PROVIDED TEXT>
+ + + + +
In this table it will be also observed that the new determinations of Gay-Lussac respecting the prussic acid, &c. are inserted, to show that they correspond with, and further corroborate, the views which have been brought forward in the essay above referred to.

There is an advantage in considering the volume of hydrogen equal to the atom, as in this case the specific gravities of most, or perhaps all, elementary substances (hydrogen being 1) will either exactly coincide with, or be some multiple of, the weights of their atoms[33]; whereas if we make the volume of oxygen unity, the weights of the atoms of most elementary substances, except oxygen, will be double that of the specific gravities of bodies in their gaseous state (either with respect to hydrogen or atmospheric air), by means of Dr. Wollaston's logometric scale.[34]

If the view we have ventured to advance be correct, we may almost consider the πρωτη υλη[35] of the ancients to be realised in hydrogen; an opinion, by the by, not altogether new.[36] If we actually consider this to be the case, and further consider the specific gravities of bodies in their gaseous state to represent the number of volumes condensed into one; or, in other words, the number of the absolute weight of a single volume of the first matter (πρωτη υλη) which they contain, which is extremely probable, multiples in weight must always indicate multiples in volume, and vice versa; and the specific gravities, or absolute weights of all bodies in a gaseous state, must be multiples of the specific gravity or absolute weight of the first matter (πρωτη υλη), because all bodies in a gaseous state which unite with one another unite with reference to their volume.


[1]Many scientists and historians of science refer to "Prout's hypothesis" (singular); however, William Brock takes great pains to distinguish these two hypotheses [Brock 1985]. I will follow his usage and refer to the "multiples" hypothesis and the "protyle" hypothesis. (Protyle comes from the Greek πρωτη υλη, prime matter.)
+ + + + +
MATERIAL SUPPLIED>
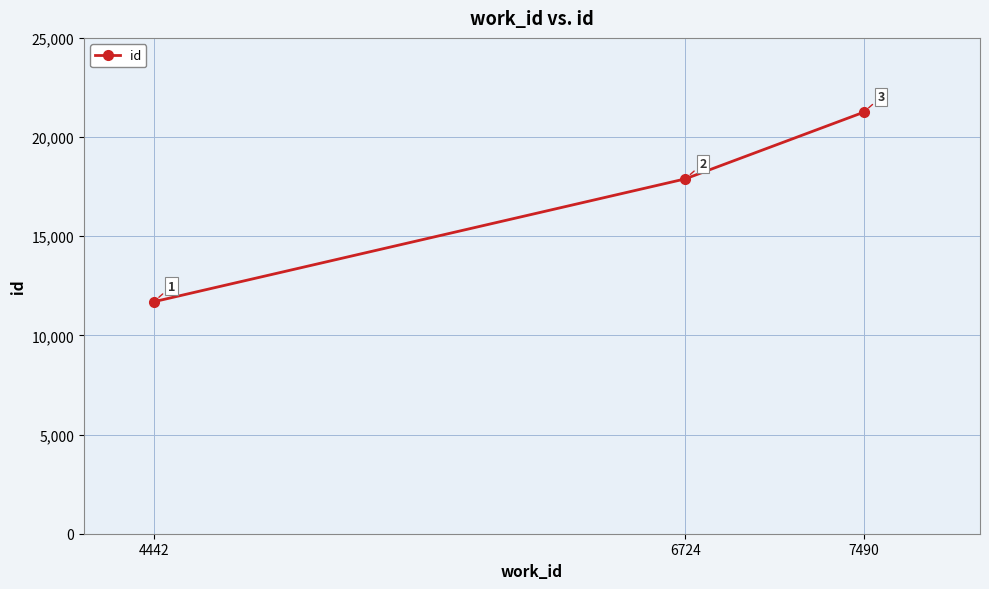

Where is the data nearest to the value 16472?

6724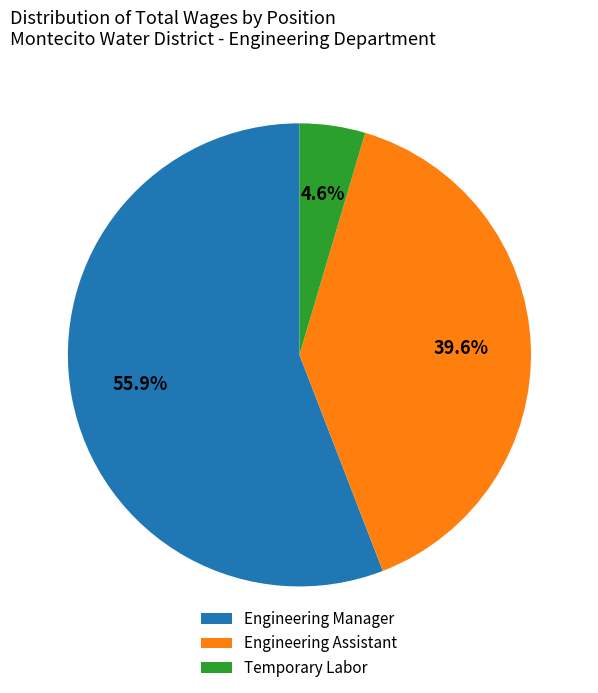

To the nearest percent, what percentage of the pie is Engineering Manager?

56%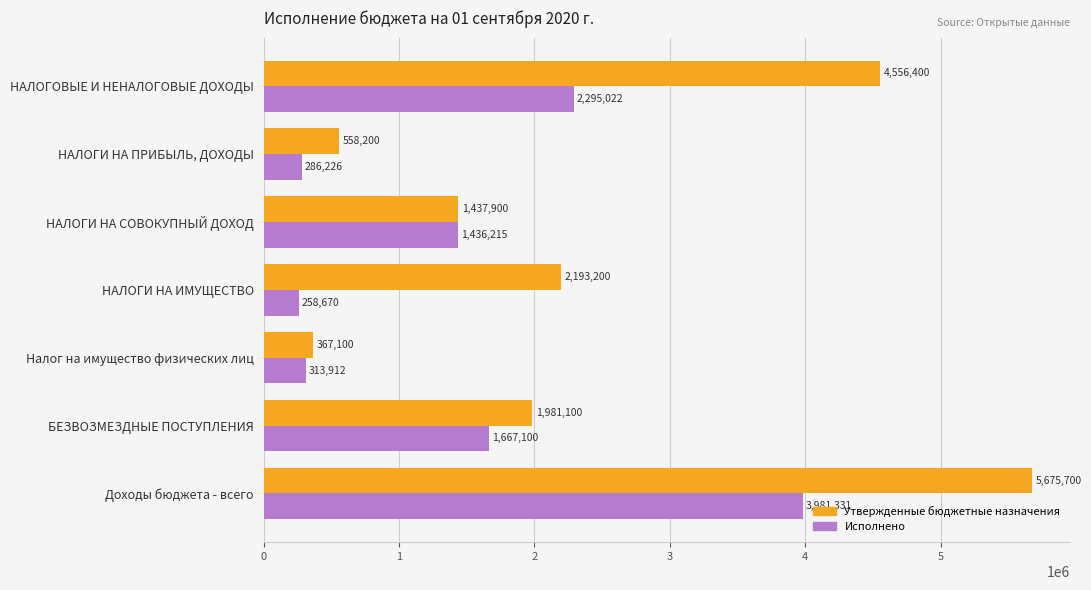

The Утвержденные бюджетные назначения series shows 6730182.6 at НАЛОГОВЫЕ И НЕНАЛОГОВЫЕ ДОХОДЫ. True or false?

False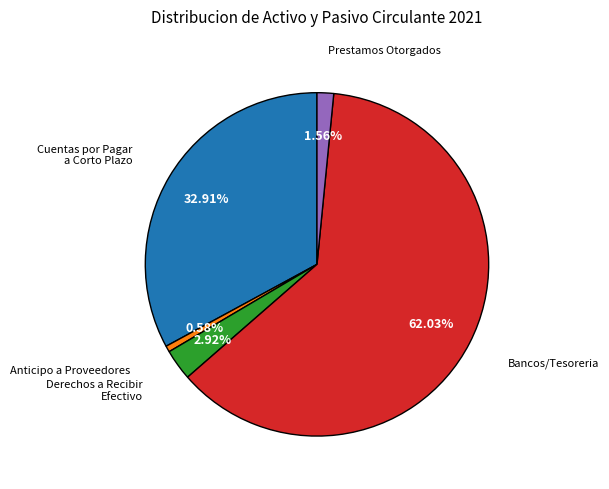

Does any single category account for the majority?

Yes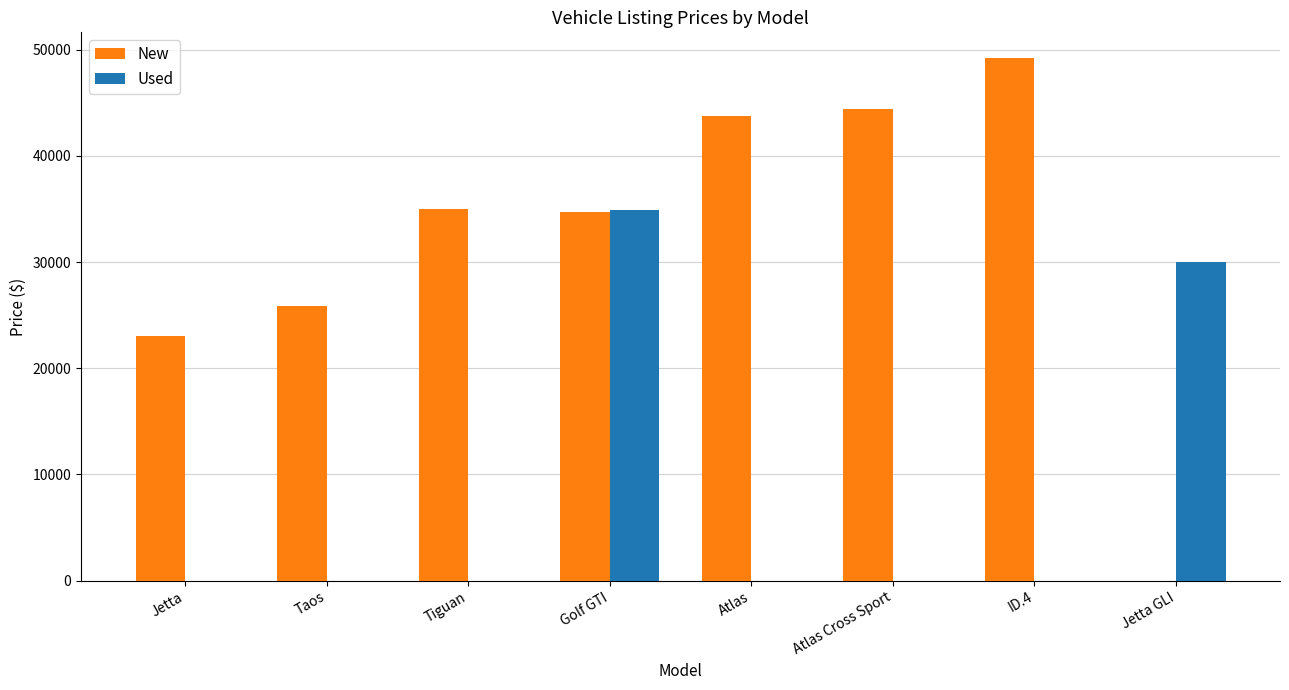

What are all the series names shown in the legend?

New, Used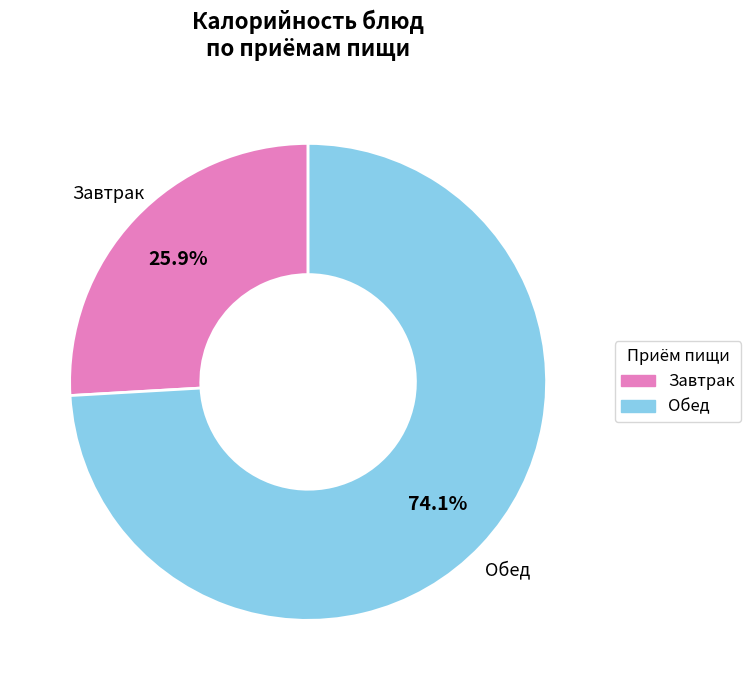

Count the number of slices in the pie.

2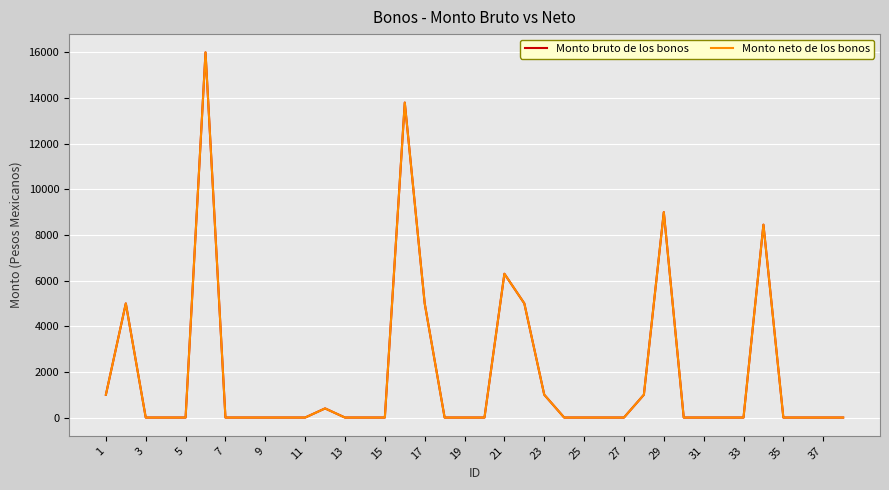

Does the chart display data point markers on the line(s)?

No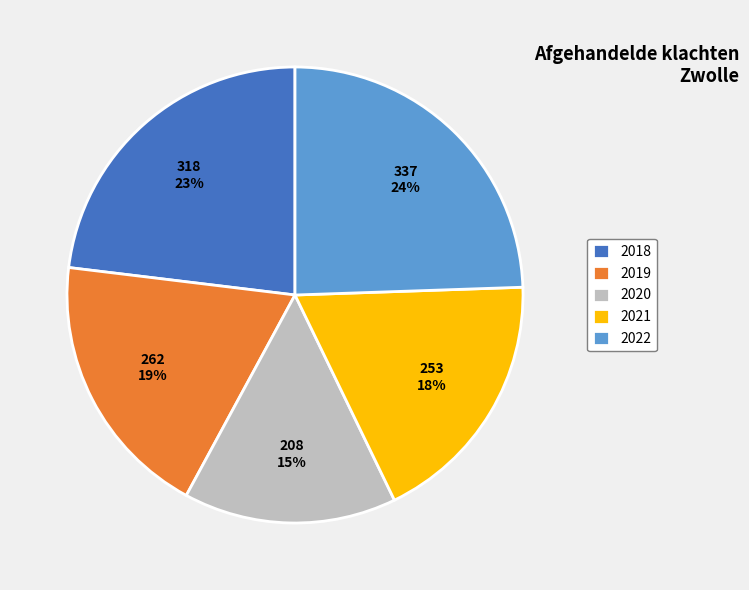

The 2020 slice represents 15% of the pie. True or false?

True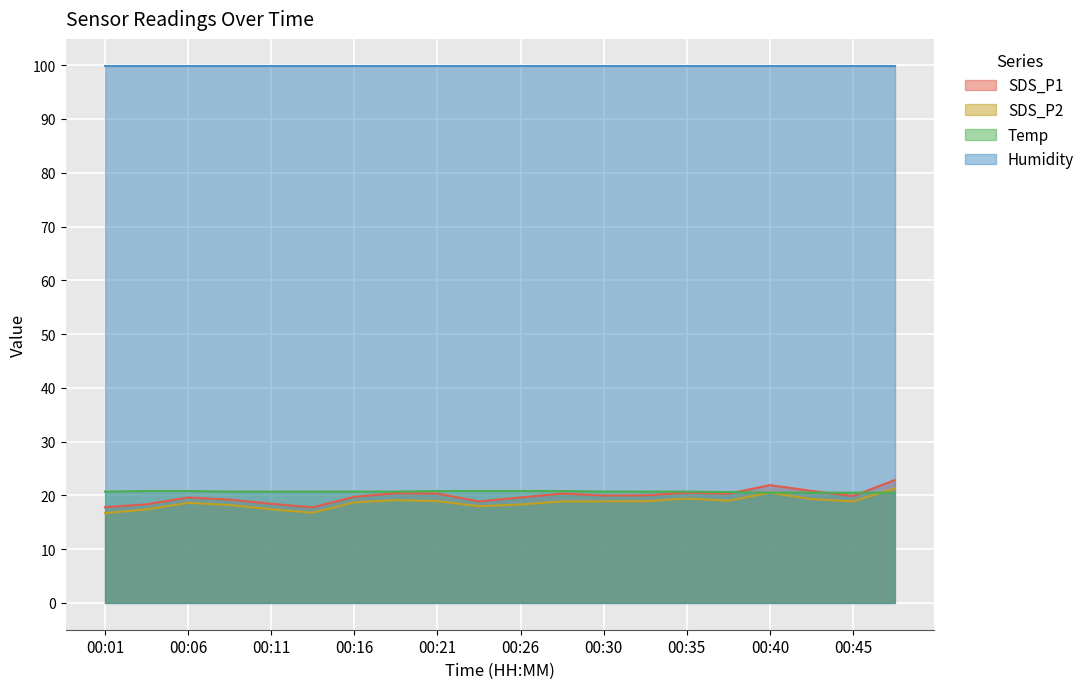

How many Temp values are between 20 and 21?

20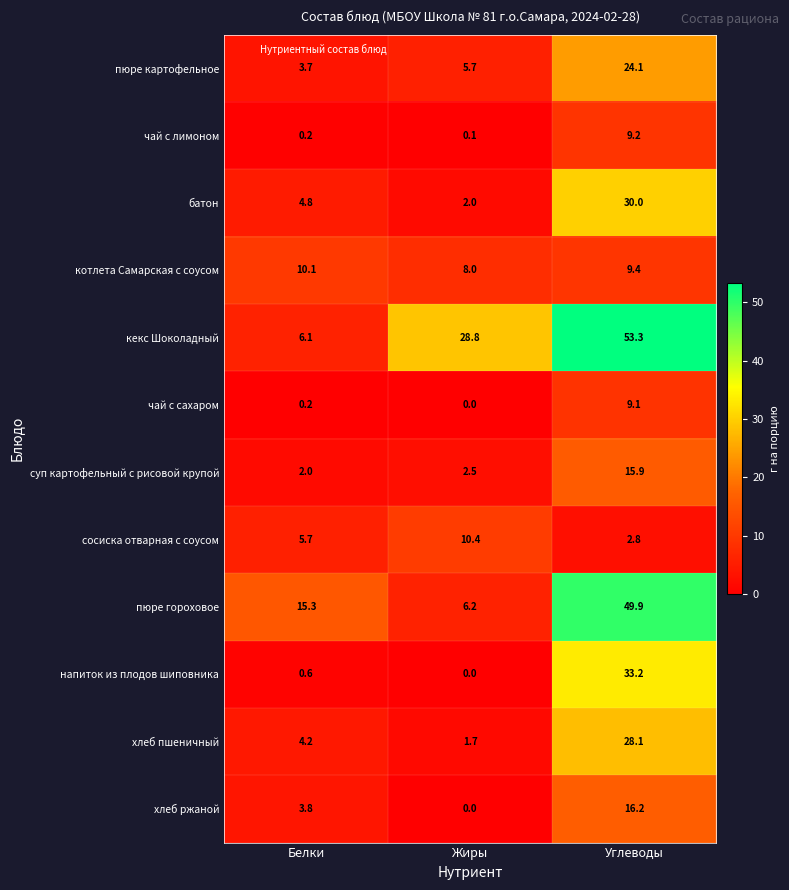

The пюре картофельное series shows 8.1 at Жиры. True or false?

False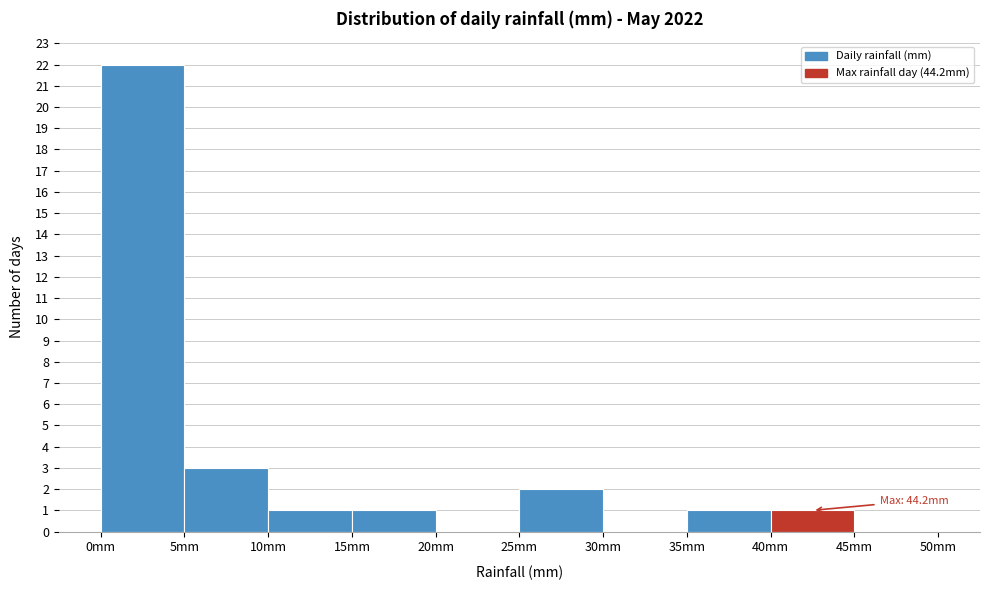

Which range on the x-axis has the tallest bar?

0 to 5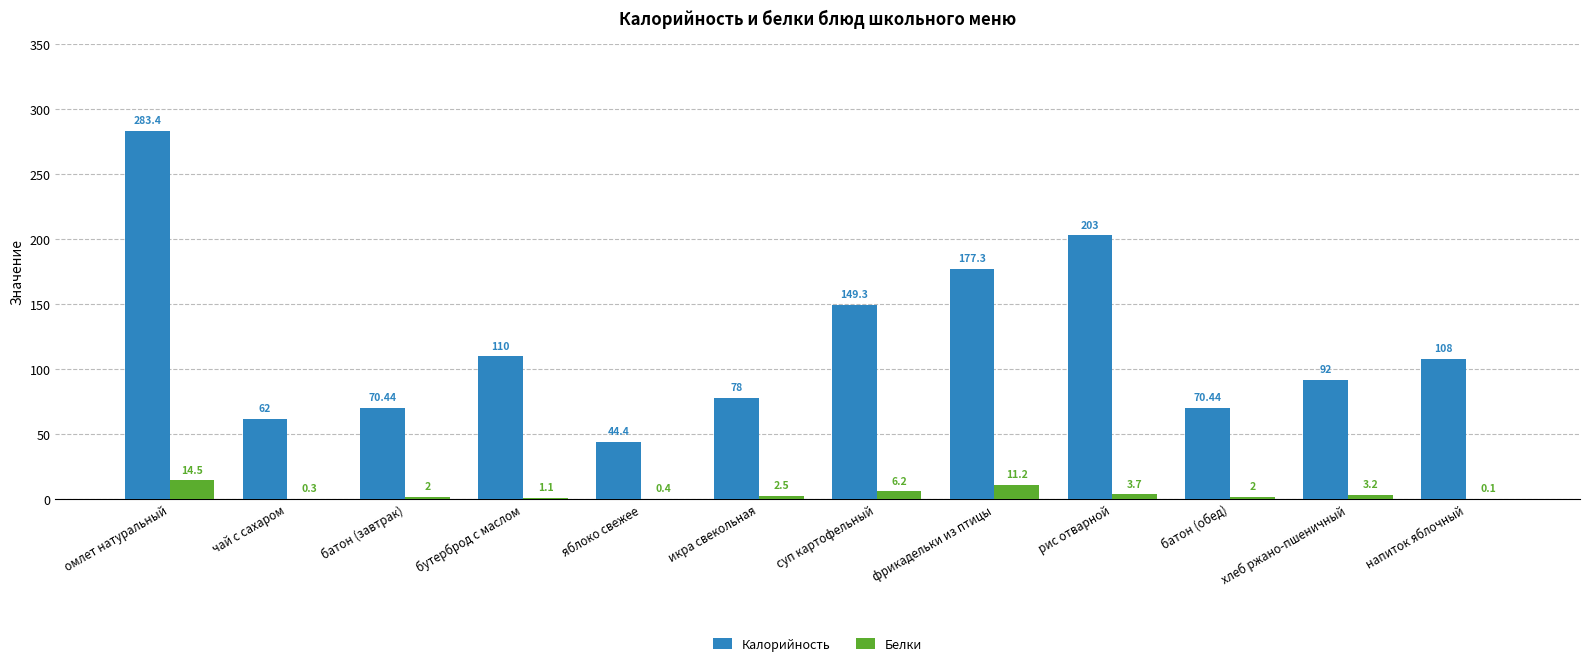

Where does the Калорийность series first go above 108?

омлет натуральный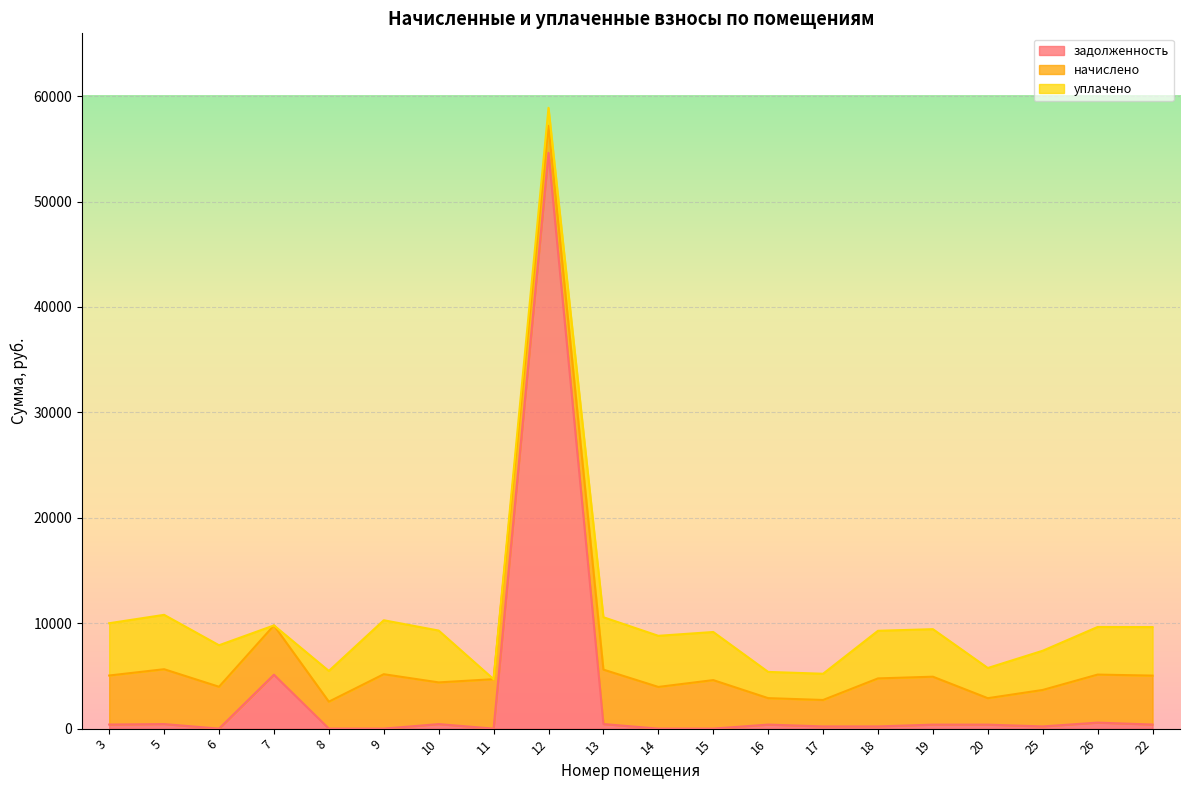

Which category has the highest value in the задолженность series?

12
+ + + + +
ACTIVITY 1>
Translate this sentence from the passage on atomic weights and hydrogen into Spanish: "In this table it will be also observed that the new determinations of Gay-Lussac respecting the prussic acid, &c. are inserted, to show that they correspond with, and further corroborate, the views which have been brought forward in the essay above referred to."
ACTIVITY 2>
Proceed with the passage on atomic weights and hydrogen, picking up right after its final sentence.

WRITTEN ANSWER 1>
En esta tabla se observará también que se han incluido las nuevas determinaciones de Gay-Lussac relativas al ácido prúsico, etc., para mostrar que concuerdan con las ideas expuestas en el ensayo antes mencionado y que las corroboran aún más.

WRITTEN ANSWER 2>
[2]For example, Jean Servais Stas carried out an extensive set of chemical analyses in the hopes of vindicating the multiples hypothesis; however, he observed, and in 1860 reported, just the opposite. [Stas 1860] In an immediate response to Stas' report, Charles Marignac urged that the protyle hypothesis was still viable, speculating (wildly for the time) that conservation of mass might not be strictly observed at the microscopic level among the components of prime matter. [Marignac 1860] Alembic Club Reprint #20 contains Prout's and Marignac's papers as well as extracts from Stas'.

[3]Prout published this paper and its companion, reproduced below, anonymously. The identity of the author was made public in 1816.

[4]Prout knows that his paper is speculative, and warns his readers at the outset that he is not certain of its results. He offers the essay for what it is worth, as a hypothesis to be supported or contradicted by facts. As an inspiration to future investigations, the article proved wildly successful.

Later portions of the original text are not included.